***** SUPPLIED MATERIAL *****
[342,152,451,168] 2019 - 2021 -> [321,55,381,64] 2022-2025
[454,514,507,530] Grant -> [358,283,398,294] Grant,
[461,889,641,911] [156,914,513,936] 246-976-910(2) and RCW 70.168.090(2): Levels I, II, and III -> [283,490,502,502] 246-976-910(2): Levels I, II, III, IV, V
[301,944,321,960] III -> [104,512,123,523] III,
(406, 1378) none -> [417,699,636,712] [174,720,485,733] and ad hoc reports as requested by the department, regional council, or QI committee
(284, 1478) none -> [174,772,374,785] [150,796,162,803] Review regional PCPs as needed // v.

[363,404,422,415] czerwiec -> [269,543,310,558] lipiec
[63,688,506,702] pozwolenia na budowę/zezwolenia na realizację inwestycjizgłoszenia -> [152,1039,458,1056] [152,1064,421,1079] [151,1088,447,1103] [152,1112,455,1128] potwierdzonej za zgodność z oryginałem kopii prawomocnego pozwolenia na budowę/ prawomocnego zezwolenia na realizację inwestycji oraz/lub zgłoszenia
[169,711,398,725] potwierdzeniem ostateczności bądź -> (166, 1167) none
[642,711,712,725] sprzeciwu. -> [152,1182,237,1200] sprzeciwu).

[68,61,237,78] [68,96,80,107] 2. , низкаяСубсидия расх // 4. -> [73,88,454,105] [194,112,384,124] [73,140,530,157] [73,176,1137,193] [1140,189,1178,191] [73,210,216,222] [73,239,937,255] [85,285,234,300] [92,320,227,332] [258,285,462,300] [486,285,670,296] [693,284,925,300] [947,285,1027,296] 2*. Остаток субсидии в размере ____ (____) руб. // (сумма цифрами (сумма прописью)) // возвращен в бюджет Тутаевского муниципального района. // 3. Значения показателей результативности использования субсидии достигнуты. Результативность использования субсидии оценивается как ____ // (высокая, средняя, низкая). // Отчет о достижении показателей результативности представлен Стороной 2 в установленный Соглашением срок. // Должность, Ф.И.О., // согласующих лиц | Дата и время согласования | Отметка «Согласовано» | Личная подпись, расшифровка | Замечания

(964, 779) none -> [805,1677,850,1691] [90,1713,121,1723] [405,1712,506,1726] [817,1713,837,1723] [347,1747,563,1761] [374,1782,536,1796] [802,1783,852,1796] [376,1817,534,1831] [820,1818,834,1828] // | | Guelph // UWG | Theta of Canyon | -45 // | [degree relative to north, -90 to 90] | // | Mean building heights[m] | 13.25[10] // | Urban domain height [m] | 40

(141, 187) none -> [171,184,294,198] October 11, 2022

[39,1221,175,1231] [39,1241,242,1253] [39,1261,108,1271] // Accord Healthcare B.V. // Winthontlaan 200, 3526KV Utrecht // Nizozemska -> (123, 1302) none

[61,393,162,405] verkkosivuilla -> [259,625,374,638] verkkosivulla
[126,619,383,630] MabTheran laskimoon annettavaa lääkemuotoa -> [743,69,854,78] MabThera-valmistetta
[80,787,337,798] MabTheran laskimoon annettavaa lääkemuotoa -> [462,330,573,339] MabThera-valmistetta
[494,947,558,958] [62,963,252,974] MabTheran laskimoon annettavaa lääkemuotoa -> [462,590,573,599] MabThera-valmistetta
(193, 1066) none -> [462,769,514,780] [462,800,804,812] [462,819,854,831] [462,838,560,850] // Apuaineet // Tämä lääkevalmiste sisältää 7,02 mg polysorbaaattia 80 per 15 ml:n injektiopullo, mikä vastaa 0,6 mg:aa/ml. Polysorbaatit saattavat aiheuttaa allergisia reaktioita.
*****
TASK DESCRIPTION. Determine which lines above include the word "laskimoon", and report those lines in full.

TASK ANSWER.
[126,619,383,630] MabTheran laskimoon annettavaa lääkemuotoa -> [743,69,854,78] MabThera-valmistetta
[80,787,337,798] MabTheran laskimoon annettavaa lääkemuotoa -> [462,330,573,339] MabThera-valmistetta
[494,947,558,958] [62,963,252,974] MabTheran laskimoon annettavaa lääkemuotoa -> [462,590,573,599] MabThera-valmistetta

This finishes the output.